[What is required] Word for word, give the entries back.

[Data extracts]
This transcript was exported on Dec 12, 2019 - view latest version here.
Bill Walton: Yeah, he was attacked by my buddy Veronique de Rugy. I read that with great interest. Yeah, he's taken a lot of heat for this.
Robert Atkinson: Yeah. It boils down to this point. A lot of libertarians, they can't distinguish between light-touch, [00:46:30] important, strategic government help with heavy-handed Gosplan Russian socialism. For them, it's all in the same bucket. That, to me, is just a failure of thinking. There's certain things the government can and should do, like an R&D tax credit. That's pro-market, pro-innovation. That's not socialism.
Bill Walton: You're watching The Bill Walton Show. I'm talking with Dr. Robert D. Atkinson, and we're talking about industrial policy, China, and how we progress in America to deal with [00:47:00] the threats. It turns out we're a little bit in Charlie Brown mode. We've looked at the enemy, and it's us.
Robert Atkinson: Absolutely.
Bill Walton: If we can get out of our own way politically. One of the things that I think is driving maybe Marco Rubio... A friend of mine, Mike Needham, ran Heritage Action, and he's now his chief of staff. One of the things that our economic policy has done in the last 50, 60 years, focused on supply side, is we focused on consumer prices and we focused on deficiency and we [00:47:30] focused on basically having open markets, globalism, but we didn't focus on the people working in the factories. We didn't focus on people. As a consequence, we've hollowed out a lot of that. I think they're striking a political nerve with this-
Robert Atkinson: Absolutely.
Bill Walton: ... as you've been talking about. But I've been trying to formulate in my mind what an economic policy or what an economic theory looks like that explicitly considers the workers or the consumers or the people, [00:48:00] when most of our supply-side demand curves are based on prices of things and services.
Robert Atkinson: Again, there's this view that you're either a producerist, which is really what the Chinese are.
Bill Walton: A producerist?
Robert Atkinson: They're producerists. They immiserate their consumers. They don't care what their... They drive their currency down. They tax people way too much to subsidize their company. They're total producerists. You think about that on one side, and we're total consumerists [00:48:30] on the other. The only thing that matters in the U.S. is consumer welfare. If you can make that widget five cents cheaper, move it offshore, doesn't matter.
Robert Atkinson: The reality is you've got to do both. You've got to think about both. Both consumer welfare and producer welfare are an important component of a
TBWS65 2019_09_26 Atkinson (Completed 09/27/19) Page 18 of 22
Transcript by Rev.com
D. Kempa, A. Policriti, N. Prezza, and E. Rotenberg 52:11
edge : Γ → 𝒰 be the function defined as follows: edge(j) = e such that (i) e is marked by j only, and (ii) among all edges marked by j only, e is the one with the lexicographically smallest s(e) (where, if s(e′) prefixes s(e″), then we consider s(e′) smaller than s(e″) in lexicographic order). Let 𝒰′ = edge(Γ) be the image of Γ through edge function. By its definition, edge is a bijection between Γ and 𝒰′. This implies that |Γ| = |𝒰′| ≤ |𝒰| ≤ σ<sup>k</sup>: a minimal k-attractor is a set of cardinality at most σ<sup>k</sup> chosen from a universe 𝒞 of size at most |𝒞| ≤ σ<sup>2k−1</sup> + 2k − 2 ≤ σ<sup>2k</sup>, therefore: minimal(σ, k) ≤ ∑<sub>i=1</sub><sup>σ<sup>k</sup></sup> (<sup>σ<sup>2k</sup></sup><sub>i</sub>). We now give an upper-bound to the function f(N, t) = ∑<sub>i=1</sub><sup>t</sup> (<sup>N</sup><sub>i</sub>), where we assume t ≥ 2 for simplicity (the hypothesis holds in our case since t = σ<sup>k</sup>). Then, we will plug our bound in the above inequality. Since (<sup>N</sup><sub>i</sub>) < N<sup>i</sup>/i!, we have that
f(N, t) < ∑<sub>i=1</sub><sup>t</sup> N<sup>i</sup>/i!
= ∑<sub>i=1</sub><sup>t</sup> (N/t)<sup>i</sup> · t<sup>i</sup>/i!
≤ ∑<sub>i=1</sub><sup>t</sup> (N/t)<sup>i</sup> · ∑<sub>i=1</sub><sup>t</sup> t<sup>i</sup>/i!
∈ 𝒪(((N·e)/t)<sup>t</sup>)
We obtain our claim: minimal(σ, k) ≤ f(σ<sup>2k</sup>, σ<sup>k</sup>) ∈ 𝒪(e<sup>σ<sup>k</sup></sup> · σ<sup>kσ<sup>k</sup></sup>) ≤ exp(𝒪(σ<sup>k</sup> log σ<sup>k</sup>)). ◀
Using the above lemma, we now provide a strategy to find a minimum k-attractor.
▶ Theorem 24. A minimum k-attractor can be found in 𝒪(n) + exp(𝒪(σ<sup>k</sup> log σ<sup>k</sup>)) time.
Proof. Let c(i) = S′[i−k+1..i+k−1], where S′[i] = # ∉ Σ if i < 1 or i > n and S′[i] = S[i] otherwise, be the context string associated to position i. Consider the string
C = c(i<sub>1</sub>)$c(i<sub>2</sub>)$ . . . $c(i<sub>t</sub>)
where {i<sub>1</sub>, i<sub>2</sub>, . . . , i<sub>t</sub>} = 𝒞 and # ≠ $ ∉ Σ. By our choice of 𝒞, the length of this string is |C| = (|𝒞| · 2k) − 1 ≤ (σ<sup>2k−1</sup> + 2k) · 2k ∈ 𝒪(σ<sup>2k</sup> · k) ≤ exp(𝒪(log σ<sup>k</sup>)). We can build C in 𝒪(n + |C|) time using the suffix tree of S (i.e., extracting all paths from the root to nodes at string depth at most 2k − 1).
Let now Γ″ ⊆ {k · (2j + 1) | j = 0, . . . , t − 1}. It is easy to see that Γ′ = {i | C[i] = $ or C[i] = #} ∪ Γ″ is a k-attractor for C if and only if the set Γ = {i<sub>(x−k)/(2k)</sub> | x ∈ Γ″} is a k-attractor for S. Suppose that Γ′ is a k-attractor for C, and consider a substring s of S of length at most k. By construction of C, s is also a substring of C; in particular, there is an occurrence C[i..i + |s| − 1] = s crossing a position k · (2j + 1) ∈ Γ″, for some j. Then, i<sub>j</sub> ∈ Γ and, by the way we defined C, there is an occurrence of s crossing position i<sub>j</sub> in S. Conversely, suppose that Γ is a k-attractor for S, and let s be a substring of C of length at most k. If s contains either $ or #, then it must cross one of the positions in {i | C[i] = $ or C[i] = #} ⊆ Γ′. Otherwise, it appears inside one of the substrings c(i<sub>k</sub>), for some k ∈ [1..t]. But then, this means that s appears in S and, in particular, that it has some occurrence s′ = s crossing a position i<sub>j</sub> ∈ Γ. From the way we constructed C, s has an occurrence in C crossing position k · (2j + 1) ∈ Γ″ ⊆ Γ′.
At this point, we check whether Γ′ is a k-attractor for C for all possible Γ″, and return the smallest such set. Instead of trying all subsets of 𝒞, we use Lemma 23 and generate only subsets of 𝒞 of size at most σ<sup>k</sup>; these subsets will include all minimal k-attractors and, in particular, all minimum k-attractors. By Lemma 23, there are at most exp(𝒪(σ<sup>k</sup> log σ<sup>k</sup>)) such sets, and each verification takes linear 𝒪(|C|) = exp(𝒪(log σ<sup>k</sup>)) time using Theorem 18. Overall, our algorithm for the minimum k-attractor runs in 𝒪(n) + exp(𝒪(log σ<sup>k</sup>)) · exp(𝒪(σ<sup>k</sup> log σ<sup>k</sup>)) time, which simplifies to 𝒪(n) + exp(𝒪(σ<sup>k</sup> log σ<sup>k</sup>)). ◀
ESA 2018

[Result below]
This transcript was exported on Dec 12, 2019 - view latest version here.
Bill Walton: Yeah, he was attacked by my buddy Veronique de Rugy. I read that with great interest. Yeah, he's taken a lot of heat for this.
Robert Atkinson: Yeah. It boils down to this point. A lot of libertarians, they can't distinguish between light-touch, [00:46:30] important, strategic government help with heavy-handed Gosplan Russian socialism. For them, it's all in the same bucket. That, to me, is just a failure of thinking. There's certain things the government can and should do, like an R&D tax credit. That's pro-market, pro-innovation. That's not socialism.
Bill Walton: You're watching The Bill Walton Show. I'm talking with Dr. Robert D. Atkinson, and we're talking about industrial policy, China, and how we progress in America to deal with [00:47:00] the threats. It turns out we're a little bit in Charlie Brown mode. We've looked at the enemy, and it's us.
Robert Atkinson: Absolutely.
Bill Walton: If we can get out of our own way politically. One of the things that I think is driving maybe Marco Rubio... A friend of mine, Mike Needham, ran Heritage Action, and he's now his chief of staff. One of the things that our economic policy has done in the last 50, 60 years, focused on supply side, is we focused on consumer prices and we focused on deficiency and we [00:47:30] focused on basically having open markets, globalism, but we didn't focus on the people working in the factories. We didn't focus on people. As a consequence, we've hollowed out a lot of that. I think they're striking a political nerve with this-
Robert Atkinson: Absolutely.
Bill Walton: ... as you've been talking about. But I've been trying to formulate in my mind what an economic policy or what an economic theory looks like that explicitly considers the workers or the consumers or the people, [00:48:00] when most of our supply-side demand curves are based on prices of things and services.
Robert Atkinson: Again, there's this view that you're either a producerist, which is really what the Chinese are.
Bill Walton: A producerist?
Robert Atkinson: They're producerists. They immiserate their consumers. They don't care what their... They drive their currency down. They tax people way too much to subsidize their company. They're total producerists. You think about that on one side, and we're total consumerists [00:48:30] on the other. The only thing that matters in the U.S. is consumer welfare. If you can make that widget five cents cheaper, move it offshore, doesn't matter.
Robert Atkinson: The reality is you've got to do both. You've got to think about both. Both consumer welfare and producer welfare are an important component of a
TBWS65 2019_09_26 Atkinson (Completed 09/27/19) Page 18 of 22
Transcript by Rev.com
D. Kempa, A. Policriti, N. Prezza, and E. Rotenberg 52:11
edge : Γ → 𝒰 be the function defined as follows: edge(j) = e such that (i) e is marked by j only, and (ii) among all edges marked by j only, e is the one with the lexicographically smallest s(e) (where, if s(e′) prefixes s(e″), then we consider s(e′) smaller than s(e″) in lexicographic order). Let 𝒰′ = edge(Γ) be the image of Γ through edge function. By its definition, edge is a bijection between Γ and 𝒰′. This implies that |Γ| = |𝒰′| ≤ |𝒰| ≤ σ<sup>k</sup>: a minimal k-attractor is a set of cardinality at most σ<sup>k</sup> chosen from a universe 𝒞 of size at most |𝒞| ≤ σ<sup>2k−1</sup> + 2k − 2 ≤ σ<sup>2k</sup>, therefore: minimal(σ, k) ≤ ∑<sub>i=1</sub><sup>σ<sup>k</sup></sup> (<sup>σ<sup>2k</sup></sup><sub>i</sub>). We now give an upper-bound to the function f(N, t) = ∑<sub>i=1</sub><sup>t</sup> (<sup>N</sup><sub>i</sub>), where we assume t ≥ 2 for simplicity (the hypothesis holds in our case since t = σ<sup>k</sup>). Then, we will plug our bound in the above inequality. Since (<sup>N</sup><sub>i</sub>) < N<sup>i</sup>/i!, we have that
f(N, t) < ∑<sub>i=1</sub><sup>t</sup> N<sup>i</sup>/i!
= ∑<sub>i=1</sub><sup>t</sup> (N/t)<sup>i</sup> · t<sup>i</sup>/i!
≤ ∑<sub>i=1</sub><sup>t</sup> (N/t)<sup>i</sup> · ∑<sub>i=1</sub><sup>t</sup> t<sup>i</sup>/i!
∈ 𝒪(((N·e)/t)<sup>t</sup>)
We obtain our claim: minimal(σ, k) ≤ f(σ<sup>2k</sup>, σ<sup>k</sup>) ∈ 𝒪(e<sup>σ<sup>k</sup></sup> · σ<sup>kσ<sup>k</sup></sup>) ≤ exp(𝒪(σ<sup>k</sup> log σ<sup>k</sup>)). ◀
Using the above lemma, we now provide a strategy to find a minimum k-attractor.
▶ Theorem 24. A minimum k-attractor can be found in 𝒪(n) + exp(𝒪(σ<sup>k</sup> log σ<sup>k</sup>)) time.
Proof. Let c(i) = S′[i−k+1..i+k−1], where S′[i] = # ∉ Σ if i < 1 or i > n and S′[i] = S[i] otherwise, be the context string associated to position i. Consider the string
C = c(i<sub>1</sub>)$c(i<sub>2</sub>)$ . . . $c(i<sub>t</sub>)
where {i<sub>1</sub>, i<sub>2</sub>, . . . , i<sub>t</sub>} = 𝒞 and # ≠ $ ∉ Σ. By our choice of 𝒞, the length of this string is |C| = (|𝒞| · 2k) − 1 ≤ (σ<sup>2k−1</sup> + 2k) · 2k ∈ 𝒪(σ<sup>2k</sup> · k) ≤ exp(𝒪(log σ<sup>k</sup>)). We can build C in 𝒪(n + |C|) time using the suffix tree of S (i.e., extracting all paths from the root to nodes at string depth at most 2k − 1).
Let now Γ″ ⊆ {k · (2j + 1) | j = 0, . . . , t − 1}. It is easy to see that Γ′ = {i | C[i] = $ or C[i] = #} ∪ Γ″ is a k-attractor for C if and only if the set Γ = {i<sub>(x−k)/(2k)</sub> | x ∈ Γ″} is a k-attractor for S. Suppose that Γ′ is a k-attractor for C, and consider a substring s of S of length at most k. By construction of C, s is also a substring of C; in particular, there is an occurrence C[i..i + |s| − 1] = s crossing a position k · (2j + 1) ∈ Γ″, for some j. Then, i<sub>j</sub> ∈ Γ and, by the way we defined C, there is an occurrence of s crossing position i<sub>j</sub> in S. Conversely, suppose that Γ is a k-attractor for S, and let s be a substring of C of length at most k. If s contains either $ or #, then it must cross one of the positions in {i | C[i] = $ or C[i] = #} ⊆ Γ′. Otherwise, it appears inside one of the substrings c(i<sub>k</sub>), for some k ∈ [1..t]. But then, this means that s appears in S and, in particular, that it has some occurrence s′ = s crossing a position i<sub>j</sub> ∈ Γ. From the way we constructed C, s has an occurrence in C crossing position k · (2j + 1) ∈ Γ″ ⊆ Γ′.
At this point, we check whether Γ′ is a k-attractor for C for all possible Γ″, and return the smallest such set. Instead of trying all subsets of 𝒞, we use Lemma 23 and generate only subsets of 𝒞 of size at most σ<sup>k</sup>; these subsets will include all minimal k-attractors and, in particular, all minimum k-attractors. By Lemma 23, there are at most exp(𝒪(σ<sup>k</sup> log σ<sup>k</sup>)) such sets, and each verification takes linear 𝒪(|C|) = exp(𝒪(log σ<sup>k</sup>)) time using Theorem 18. Overall, our algorithm for the minimum k-attractor runs in 𝒪(n) + exp(𝒪(log σ<sup>k</sup>)) · exp(𝒪(σ<sup>k</sup> log σ<sup>k</sup>)) time, which simplifies to 𝒪(n) + exp(𝒪(σ<sup>k</sup> log σ<sup>k</sup>)). ◀
ESA 2018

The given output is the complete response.